## [Material shown]
((

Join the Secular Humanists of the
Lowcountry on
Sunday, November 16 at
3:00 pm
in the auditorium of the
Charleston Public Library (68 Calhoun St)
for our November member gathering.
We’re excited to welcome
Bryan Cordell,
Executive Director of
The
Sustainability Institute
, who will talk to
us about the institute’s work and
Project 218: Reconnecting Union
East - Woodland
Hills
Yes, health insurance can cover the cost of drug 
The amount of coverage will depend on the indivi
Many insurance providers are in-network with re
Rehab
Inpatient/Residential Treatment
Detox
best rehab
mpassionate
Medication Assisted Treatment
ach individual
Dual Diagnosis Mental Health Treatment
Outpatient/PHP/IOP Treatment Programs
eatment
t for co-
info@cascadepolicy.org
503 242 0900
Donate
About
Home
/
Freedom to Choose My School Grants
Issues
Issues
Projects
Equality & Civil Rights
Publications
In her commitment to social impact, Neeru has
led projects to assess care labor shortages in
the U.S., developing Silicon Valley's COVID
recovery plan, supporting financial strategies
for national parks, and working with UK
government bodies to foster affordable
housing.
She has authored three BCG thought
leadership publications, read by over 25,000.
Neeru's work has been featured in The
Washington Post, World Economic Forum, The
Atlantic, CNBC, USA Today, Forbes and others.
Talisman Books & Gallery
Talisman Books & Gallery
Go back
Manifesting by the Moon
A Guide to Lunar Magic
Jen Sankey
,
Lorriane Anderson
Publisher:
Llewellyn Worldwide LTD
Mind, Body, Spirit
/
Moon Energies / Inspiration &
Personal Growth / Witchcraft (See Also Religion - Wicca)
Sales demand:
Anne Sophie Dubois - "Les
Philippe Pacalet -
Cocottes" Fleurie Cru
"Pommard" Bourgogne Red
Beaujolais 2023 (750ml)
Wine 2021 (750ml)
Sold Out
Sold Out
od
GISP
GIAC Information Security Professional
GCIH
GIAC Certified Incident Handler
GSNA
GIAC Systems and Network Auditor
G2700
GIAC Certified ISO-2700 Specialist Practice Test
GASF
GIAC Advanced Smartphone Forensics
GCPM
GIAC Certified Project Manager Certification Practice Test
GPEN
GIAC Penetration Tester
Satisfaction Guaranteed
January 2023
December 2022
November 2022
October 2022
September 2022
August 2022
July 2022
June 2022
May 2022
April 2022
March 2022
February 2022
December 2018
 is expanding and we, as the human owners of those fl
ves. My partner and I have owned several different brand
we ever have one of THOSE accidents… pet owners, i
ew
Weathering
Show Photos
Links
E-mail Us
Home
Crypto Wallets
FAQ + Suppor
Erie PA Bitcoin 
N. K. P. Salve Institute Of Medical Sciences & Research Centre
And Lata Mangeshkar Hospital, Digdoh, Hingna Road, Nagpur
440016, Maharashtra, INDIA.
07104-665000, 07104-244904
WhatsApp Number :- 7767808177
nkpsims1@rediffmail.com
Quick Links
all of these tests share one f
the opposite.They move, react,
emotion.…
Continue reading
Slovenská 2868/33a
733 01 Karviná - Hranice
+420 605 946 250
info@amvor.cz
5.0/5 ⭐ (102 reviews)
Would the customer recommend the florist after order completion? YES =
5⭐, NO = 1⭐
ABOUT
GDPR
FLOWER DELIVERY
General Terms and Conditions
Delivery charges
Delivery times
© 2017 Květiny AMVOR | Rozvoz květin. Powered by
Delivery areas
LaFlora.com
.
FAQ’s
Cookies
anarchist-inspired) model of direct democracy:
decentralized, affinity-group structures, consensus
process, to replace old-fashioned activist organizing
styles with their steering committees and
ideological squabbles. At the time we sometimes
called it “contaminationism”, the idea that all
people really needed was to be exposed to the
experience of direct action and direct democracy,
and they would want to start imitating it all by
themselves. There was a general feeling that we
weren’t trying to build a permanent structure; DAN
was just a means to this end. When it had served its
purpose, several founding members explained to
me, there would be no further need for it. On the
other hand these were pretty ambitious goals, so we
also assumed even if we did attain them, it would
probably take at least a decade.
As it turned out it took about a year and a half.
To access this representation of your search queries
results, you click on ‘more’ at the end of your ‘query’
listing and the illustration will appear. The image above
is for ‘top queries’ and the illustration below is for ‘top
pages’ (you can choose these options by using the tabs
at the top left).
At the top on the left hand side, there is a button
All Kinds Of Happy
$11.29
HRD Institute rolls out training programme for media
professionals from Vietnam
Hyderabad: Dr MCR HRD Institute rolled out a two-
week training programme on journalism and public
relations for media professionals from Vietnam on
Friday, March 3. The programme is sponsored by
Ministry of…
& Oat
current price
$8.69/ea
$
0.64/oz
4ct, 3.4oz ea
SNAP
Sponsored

))

## [About this exercise]
Take the line above containing "Beaujolais 2023 (750ml)", the line containing "probably take at least a decade.", and all lines in between, and copy them exactly without anything else.

## [Response]
Beaujolais 2023 (750ml)
Wine 2021 (750ml)
Sold Out
Sold Out
od
GISP
GIAC Information Security Professional
GCIH
GIAC Certified Incident Handler
GSNA
GIAC Systems and Network Auditor
G2700
GIAC Certified ISO-2700 Specialist Practice Test
GASF
GIAC Advanced Smartphone Forensics
GCPM
GIAC Certified Project Manager Certification Practice Test
GPEN
GIAC Penetration Tester
Satisfaction Guaranteed
January 2023
December 2022
November 2022
October 2022
September 2022
August 2022
July 2022
June 2022
May 2022
April 2022
March 2022
February 2022
December 2018
 is expanding and we, as the human owners of those fl
ves. My partner and I have owned several different brand
we ever have one of THOSE accidents… pet owners, i
ew
Weathering
Show Photos
Links
E-mail Us
Home
Crypto Wallets
FAQ + Suppor
Erie PA Bitcoin 
N. K. P. Salve Institute Of Medical Sciences & Research Centre
And Lata Mangeshkar Hospital, Digdoh, Hingna Road, Nagpur
440016, Maharashtra, INDIA.
07104-665000, 07104-244904
WhatsApp Number :- 7767808177
nkpsims1@rediffmail.com
Quick Links
all of these tests share one f
the opposite.They move, react,
emotion.…
Continue reading
Slovenská 2868/33a
733 01 Karviná - Hranice
+420 605 946 250
info@amvor.cz
5.0/5 ⭐ (102 reviews)
Would the customer recommend the florist after order completion? YES =
5⭐, NO = 1⭐
ABOUT
GDPR
FLOWER DELIVERY
General Terms and Conditions
Delivery charges
Delivery times
© 2017 Květiny AMVOR | Rozvoz květin. Powered by
Delivery areas
LaFlora.com
.
FAQ’s
Cookies
anarchist-inspired) model of direct democracy:
decentralized, affinity-group structures, consensus
process, to replace old-fashioned activist organizing
styles with their steering committees and
ideological squabbles. At the time we sometimes
called it “contaminationism”, the idea that all
people really needed was to be exposed to the
experience of direct action and direct democracy,
and they would want to start imitating it all by
themselves. There was a general feeling that we
weren’t trying to build a permanent structure; DAN
was just a means to this end. When it had served its
purpose, several founding members explained to
me, there would be no further need for it. On the
other hand these were pretty ambitious goals, so we
also assumed even if we did attain them, it would
probably take at least a decade.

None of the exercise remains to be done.